Alright, now we have a whole lot of DNA from all over the world to compare your DNA to. This is not the DNA of people who USED to live in the area your family is from, this is DNA of people who currently live in the area where you’re from. We’re making an assumption that as long as we check that the families of these people have lived there for long enough that it’s the same thing.
If you’re like me, you will fall into more than one ethnicity category. Another member of a Facebook group I’m a part of described it as a recipe. Basically, you’re a mixture of several different kinds of soup. The testing company is going to try to separate out your carrot soup from your noodle soup from your borscht and compare it to their recipe for each kind of soup (keeping in mind that their recipe is slightly different from another testing company’s recipe). It’s about as complicated as unbaking a cake. Did this carrot come from the carrot soup or the noodle soup? We’re not really sure where this part of the soup came from, but it looks kind of similar to a vichyssoise so we’ll call it that.

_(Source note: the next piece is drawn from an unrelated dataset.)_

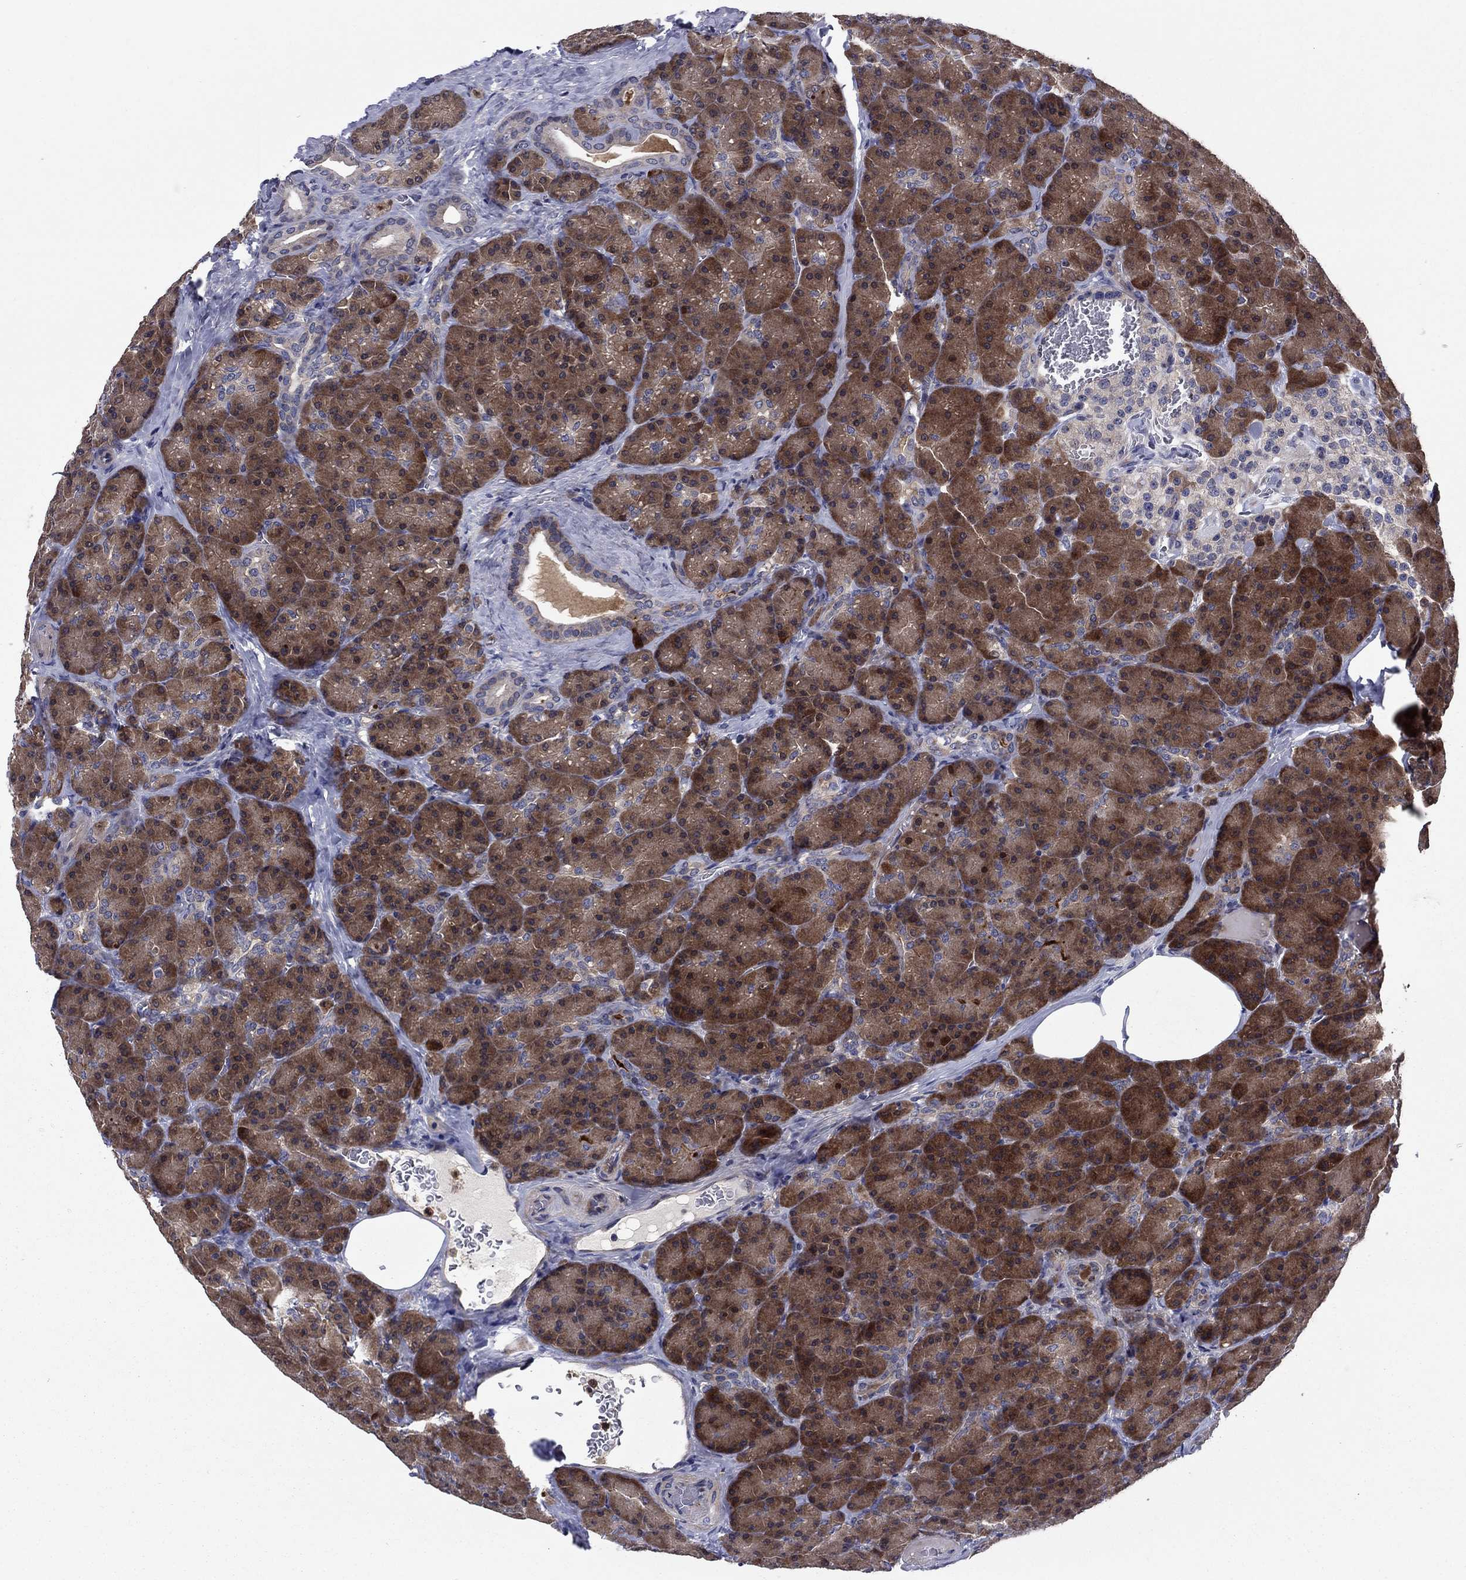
{"staining": {"intensity": "strong", "quantity": "25%-75%", "location": "cytoplasmic/membranous"}, "tissue": "pancreas", "cell_type": "Exocrine glandular cells", "image_type": "normal", "snomed": [{"axis": "morphology", "description": "Normal tissue, NOS"}, {"axis": "topography", "description": "Pancreas"}], "caption": "High-power microscopy captured an immunohistochemistry (IHC) histopathology image of normal pancreas, revealing strong cytoplasmic/membranous staining in approximately 25%-75% of exocrine glandular cells. The protein of interest is stained brown, and the nuclei are stained in blue (DAB (3,3'-diaminobenzidine) IHC with brightfield microscopy, high magnification).", "gene": "MSRB1", "patient": {"sex": "male", "age": 57}}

Your ethnicity estimate can be inaccurate, yes, because it is based on several assumptions
1) that a particular ethnicity can be defined
2) that a particular reference population can be created based on this ethnicity
3) that the reference population has DNA that is similar to other people from that ethnicity and different from people not of that ethnicity
4) that the DNA of people whose families have lived in that region for a long time is the same as the DNA of the people who used to live in that region
4) that your DNA can be decomposed and assigned to various ethnicities based on how similar it is to the reference population’s DNA
Those are a lot of assumptions. I’m hoping you can see how impressive it is that there’s an entire science based on this, and that this science is getting better and more accurate. But…it’s not soup yet.
What’s the takeaway from this? For one, you should adjust your expectations as to what ethnicity estimates are capable of telling you and to what degree of accuracy. For two, ignore small percentages unless you have a documented paper trail to back them up. And lastly, DNA is about a lot more than ethnicity estimates. If you did a DNA test just for that then you are missing out on all the fun the rest of us are having connecting with new cousins and trying to figure out which segment of DNA came from which ancestor.